Playing a cooperative game was a nice change of pace though. Especially since we normally play just the two of us, most competitive games are harder and would be more fun if there were more of us. Of course, the first time we played (and learned) Pandemic, we played with our cousin Kat.
Yes, Kat was a great addition to the board game, giving us another to bounce ideas off of and a third voice to help interpret the rules. The main objective of the game is to find cures for four deadly diseases before the population of the world succumbs to them. To do so, you need to find enough “data” on each disease — also known as collecting enough city cards of the same color — and bring your findings to a city with a research center. Once you do so, that particular disease will have a cure. With a limited number of turns determined by the player deck, it’s definitely a challenge!

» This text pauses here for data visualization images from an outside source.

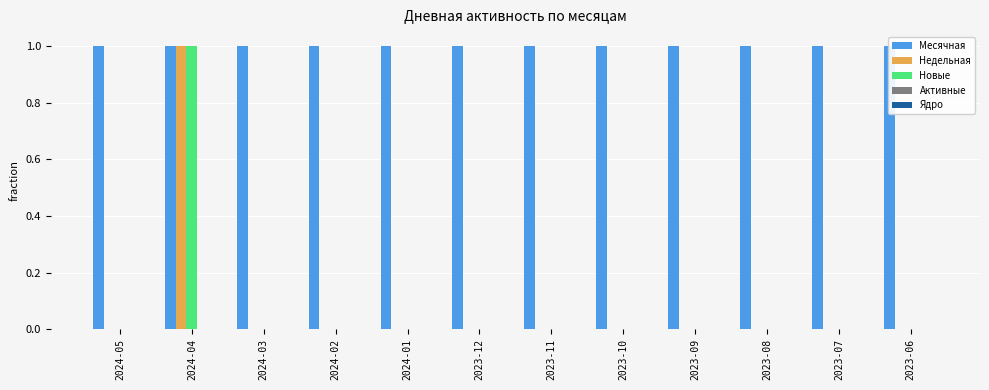

The value of Активные at 2023-12 is 0. True or false?

True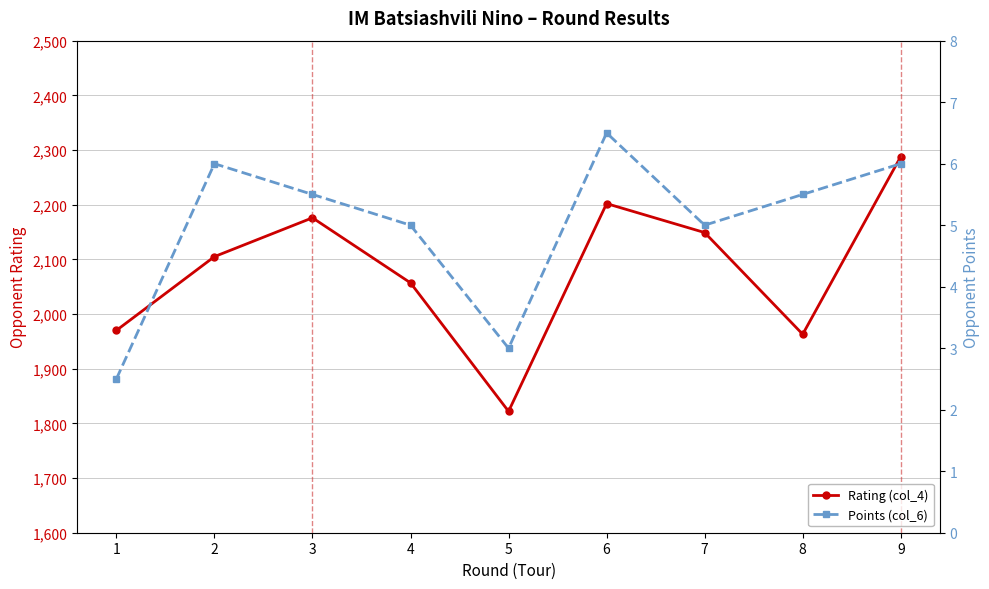

Where is Rating (col_4) nearest to the value 2055?

4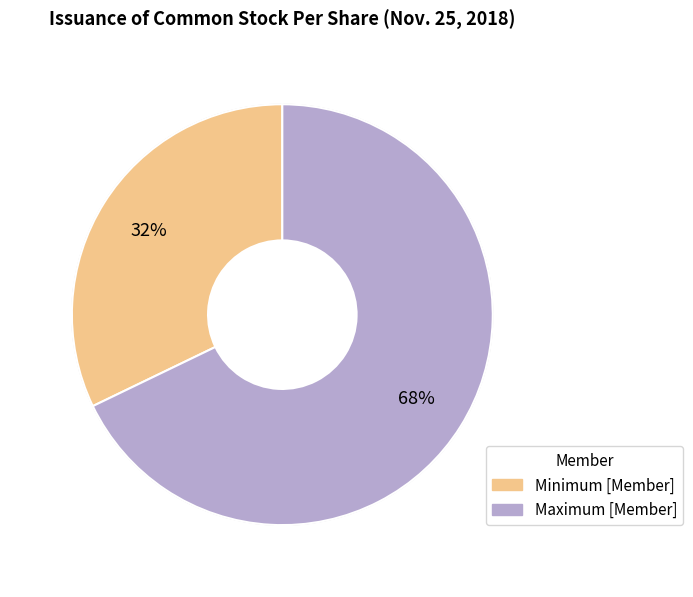

To the nearest percent, what is the difference between the Minimum [Member] and Maximum [Member] slice percentages?

36%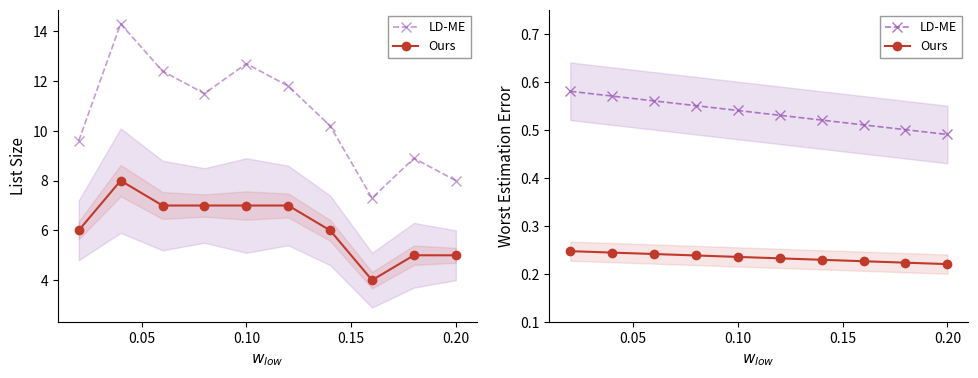

What is the average value of the LD-ME series?

0.5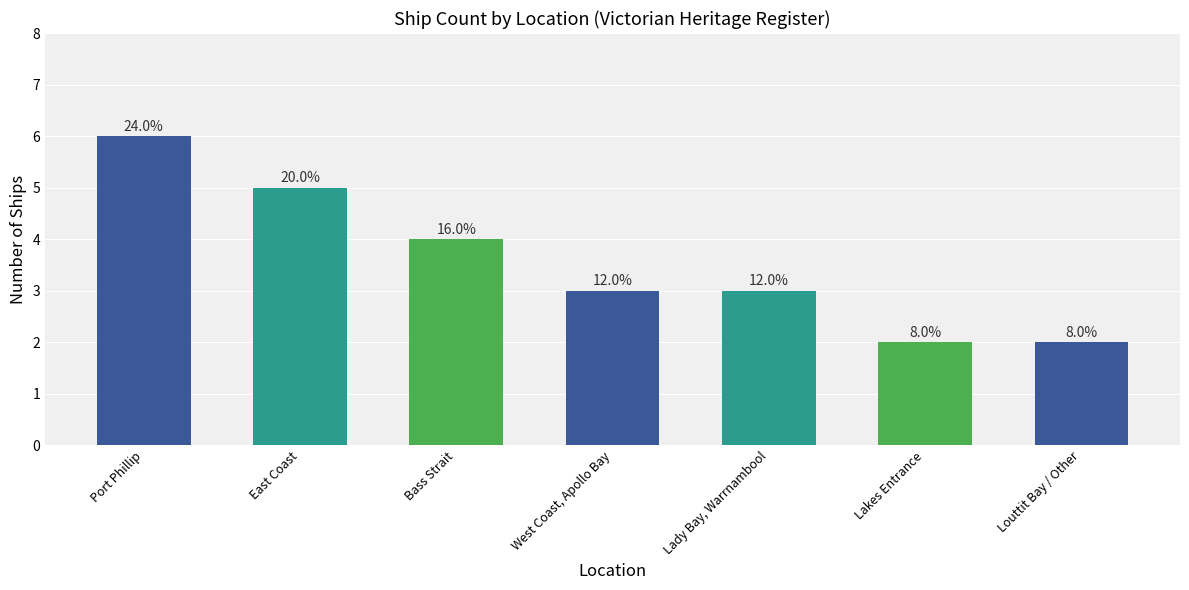

What is the difference between the values at West Coast, Apollo Bay and Lakes Entrance?

1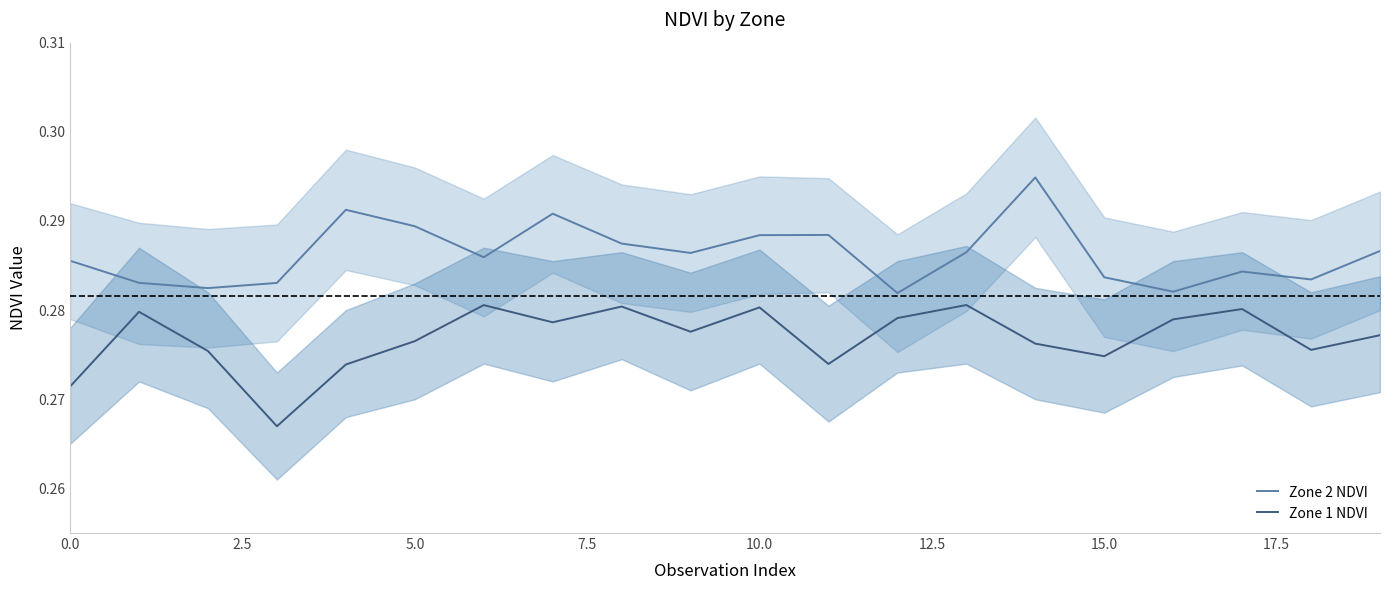

True or false: Zone 1 NDVI and Zone 2 NDVI cross at least once.

False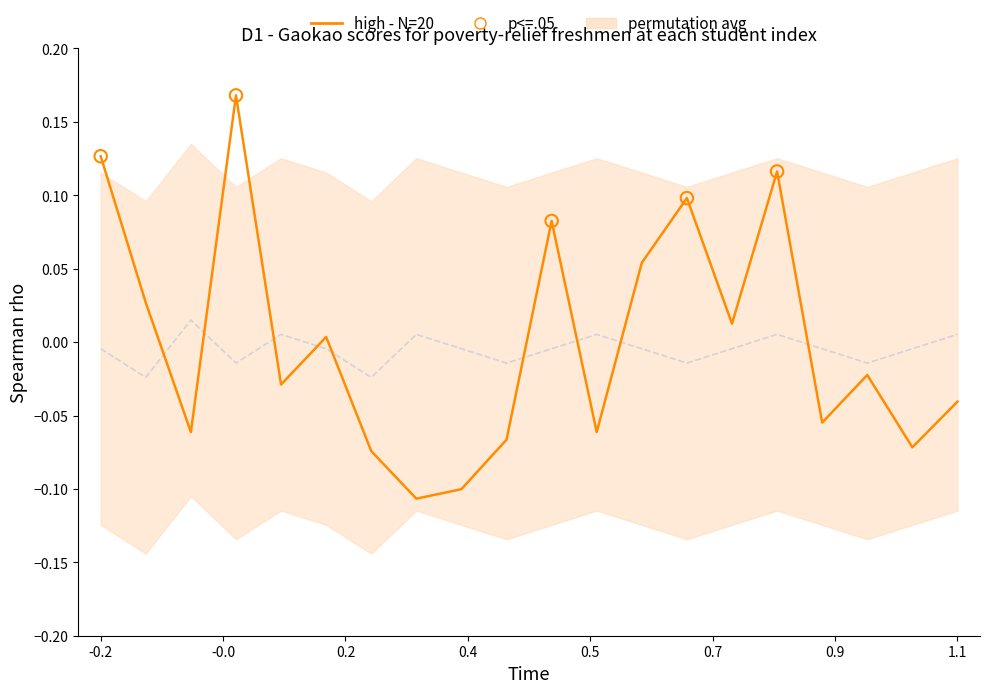

Which series contains the highest Y value?

high - N=20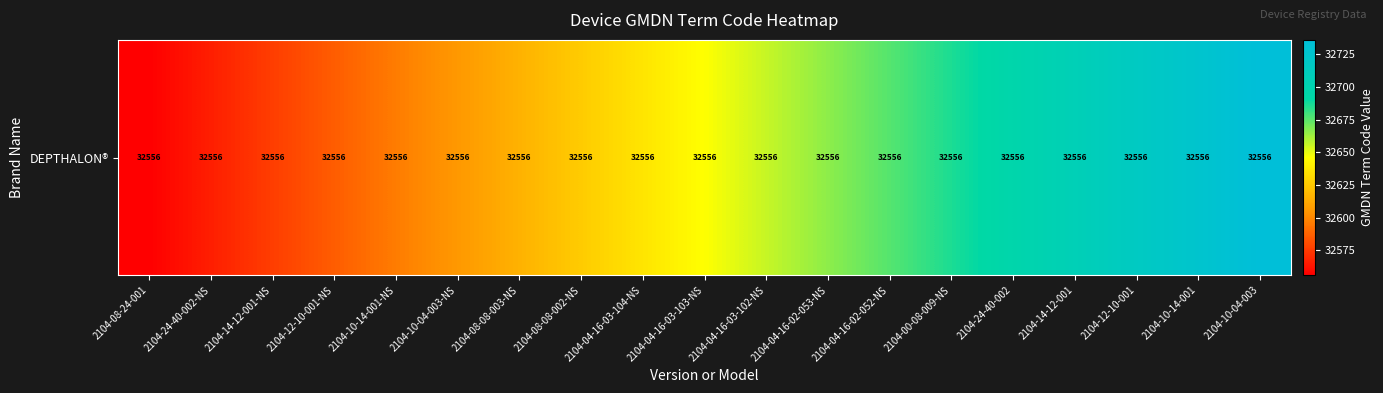

At which label does the data first exceed 32646?

2104-04-16-03-102-NS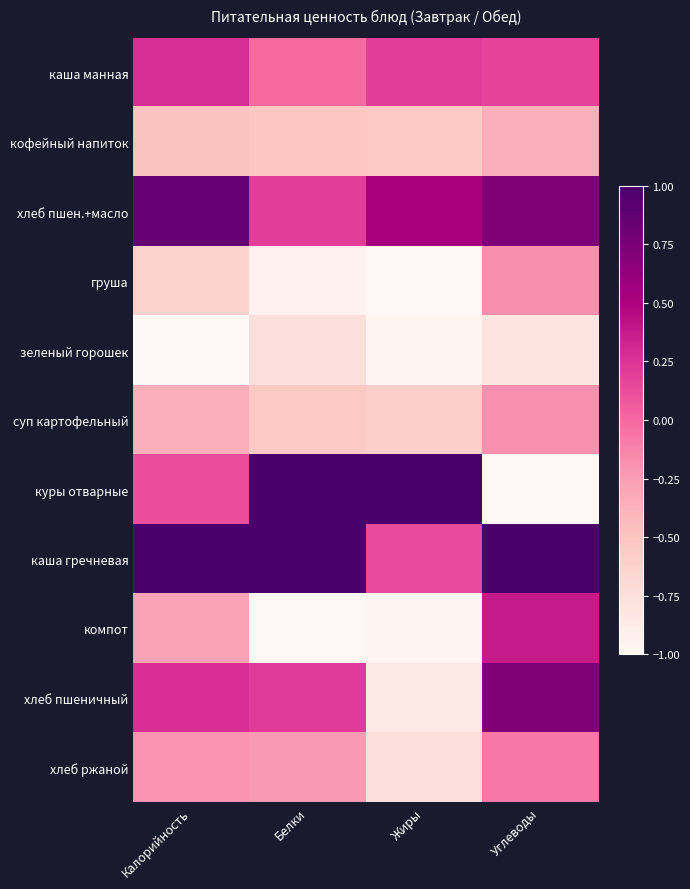

Between Белки and Углеводы, which is larger?

Углеводы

“Interpret the rules.” That’s code for Kris reading the rules and trying to explain it to us while Kat and I played with the game pieces. The rules are a lot of fun though. Once you start playing, the game is easy enough to understand, but it’s difficult. We played so many games – with just us or with three people – and I think we won twice.
Yes, we do not have a great win streak with this game so far. Speaking of the game pieces, there is a bit to set up. Aside from the character pawns — each of which represents a certain role with a special ability or two — there was also the disease tokens, the outbreak and infection rate tokens, and the two deck of cards. The player deck consisted of the many cities you could travel to and the infection deck indicated which city became more infected at the end of every turn.
To set up the game, you need to spread the virus around a bit so you can, you know, have something to cure. This is done by taking nine cards from the infection deck and, depending on their color – red, blue, yellow, or black – you need to place the virus block on those places. One infection on three places, two infections on three other places, and three infections on the last three places. Now, if a place has three infections already and they get infected again, an outbreak occurs. A place can’t have more than three infections so all the connecting places will end up getting one infection. Get seven outbreaks and the game ends.
All of the characters start in Atlanta at a research center along with a handful of cards from the player deck, indicating cities that they can charter a flight to. Working together, players must visit cities to start eradicating diseases. When you visit a city, you can take away a virus block as one of your actions. Players can take up to four actions during their turn, including traveling to another city, building a research center, or sharing knowledge with another player that is in the same city as them. Sharing knowledge is crucial, as it enables players to share city cards of the city they are meeting in. Collecting enough city cards of the same color is key to curing the diseases once and for all. During some of our games, we tended to assign a “disease” to each player, saying one would do her best to collect enough blue cards and another to collect black cards as a goal to find cures.
Depending on which character you choose, you have special skills as well. For example, I personally loved being the Medic because instead of taking away one infection in a city per action, I could take them all away as one action. It helped out a lot, but… we still lost the game a lot. And, honestly, I think we even fudged the rules a couple of times accidentally too. We still kept losing though, but it was a fun challenge nonetheless!